Segment Start: SUPPLIED RECORDS

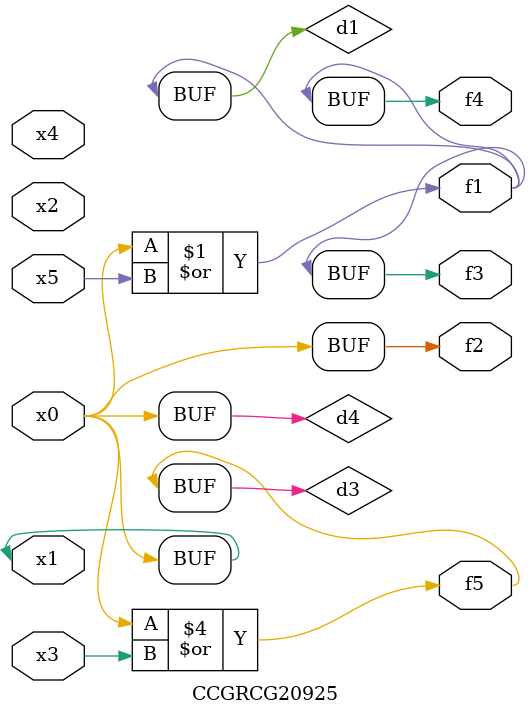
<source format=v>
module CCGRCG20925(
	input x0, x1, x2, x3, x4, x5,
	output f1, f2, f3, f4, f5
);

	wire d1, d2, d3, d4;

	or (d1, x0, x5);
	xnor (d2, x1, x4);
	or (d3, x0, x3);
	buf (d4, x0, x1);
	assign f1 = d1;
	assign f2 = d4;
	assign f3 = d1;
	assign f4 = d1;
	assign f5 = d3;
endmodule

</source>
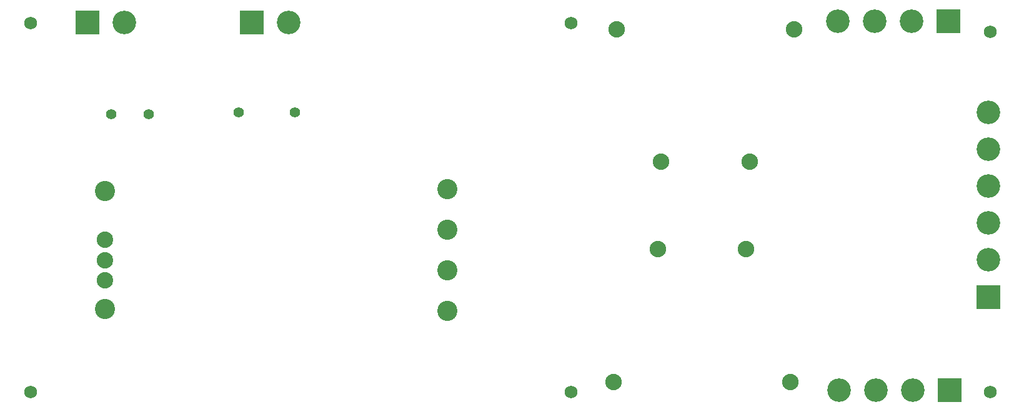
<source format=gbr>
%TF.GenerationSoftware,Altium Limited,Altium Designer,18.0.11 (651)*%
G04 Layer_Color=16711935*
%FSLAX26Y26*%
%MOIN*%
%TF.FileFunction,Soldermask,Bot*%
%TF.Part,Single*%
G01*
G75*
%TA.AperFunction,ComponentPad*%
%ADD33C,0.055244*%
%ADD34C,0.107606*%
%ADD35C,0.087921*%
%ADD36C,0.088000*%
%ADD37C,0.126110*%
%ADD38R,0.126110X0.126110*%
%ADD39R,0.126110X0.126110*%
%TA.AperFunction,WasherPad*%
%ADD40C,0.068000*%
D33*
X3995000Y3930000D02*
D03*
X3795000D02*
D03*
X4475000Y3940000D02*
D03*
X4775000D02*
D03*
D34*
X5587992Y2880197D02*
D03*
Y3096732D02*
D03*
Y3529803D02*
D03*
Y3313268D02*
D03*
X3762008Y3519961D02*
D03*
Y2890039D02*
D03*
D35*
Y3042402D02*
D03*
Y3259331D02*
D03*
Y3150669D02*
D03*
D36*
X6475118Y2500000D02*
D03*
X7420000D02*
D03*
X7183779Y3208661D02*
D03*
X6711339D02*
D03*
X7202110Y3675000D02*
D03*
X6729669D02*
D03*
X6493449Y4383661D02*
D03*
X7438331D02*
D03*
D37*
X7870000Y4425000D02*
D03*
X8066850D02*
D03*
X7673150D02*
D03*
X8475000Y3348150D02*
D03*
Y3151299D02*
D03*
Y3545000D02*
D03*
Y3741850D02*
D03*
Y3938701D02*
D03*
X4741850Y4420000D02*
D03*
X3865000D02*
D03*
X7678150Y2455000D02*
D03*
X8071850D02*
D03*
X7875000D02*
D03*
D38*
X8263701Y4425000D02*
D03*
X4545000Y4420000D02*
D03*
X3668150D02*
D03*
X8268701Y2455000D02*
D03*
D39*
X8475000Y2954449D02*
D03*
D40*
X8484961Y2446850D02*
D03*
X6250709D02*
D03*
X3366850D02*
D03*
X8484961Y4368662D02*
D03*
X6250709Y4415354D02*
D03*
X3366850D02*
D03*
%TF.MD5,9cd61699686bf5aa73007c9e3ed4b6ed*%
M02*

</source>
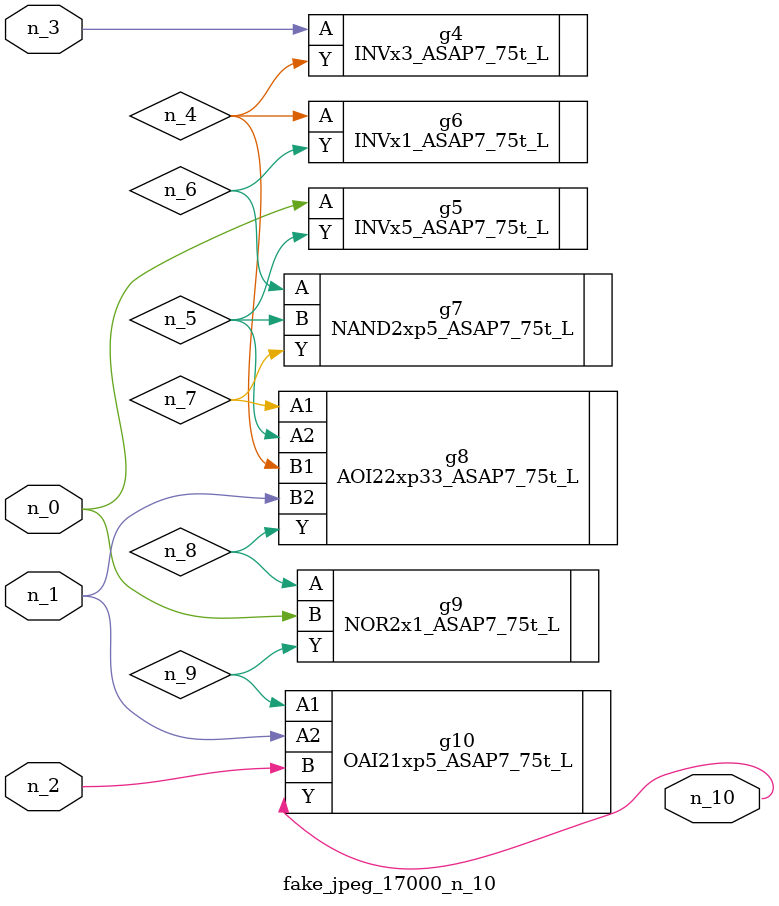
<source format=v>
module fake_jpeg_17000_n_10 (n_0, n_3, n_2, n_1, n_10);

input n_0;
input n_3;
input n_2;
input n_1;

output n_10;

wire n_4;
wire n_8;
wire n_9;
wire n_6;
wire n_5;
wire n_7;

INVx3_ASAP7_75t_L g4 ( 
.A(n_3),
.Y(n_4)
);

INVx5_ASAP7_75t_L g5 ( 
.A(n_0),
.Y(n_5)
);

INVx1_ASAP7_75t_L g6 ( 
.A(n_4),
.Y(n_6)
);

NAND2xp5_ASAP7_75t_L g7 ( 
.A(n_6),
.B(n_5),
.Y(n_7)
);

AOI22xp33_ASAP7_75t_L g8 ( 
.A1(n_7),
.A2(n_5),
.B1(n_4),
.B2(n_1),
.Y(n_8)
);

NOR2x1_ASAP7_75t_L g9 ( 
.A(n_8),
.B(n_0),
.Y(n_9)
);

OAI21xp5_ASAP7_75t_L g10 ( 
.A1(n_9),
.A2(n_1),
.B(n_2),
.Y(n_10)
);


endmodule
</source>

Segment End: SUPPLIED RECORDS

EXERCISE DESCRIPTION - Read the entries above, then pull out the lines that include "assign".

SOLUTION FOR THIS EXERCISE -
	assign f1 = d1;
	assign f2 = d4;
	assign f3 = d1;
	assign f4 = d1;
	assign f5 = d3;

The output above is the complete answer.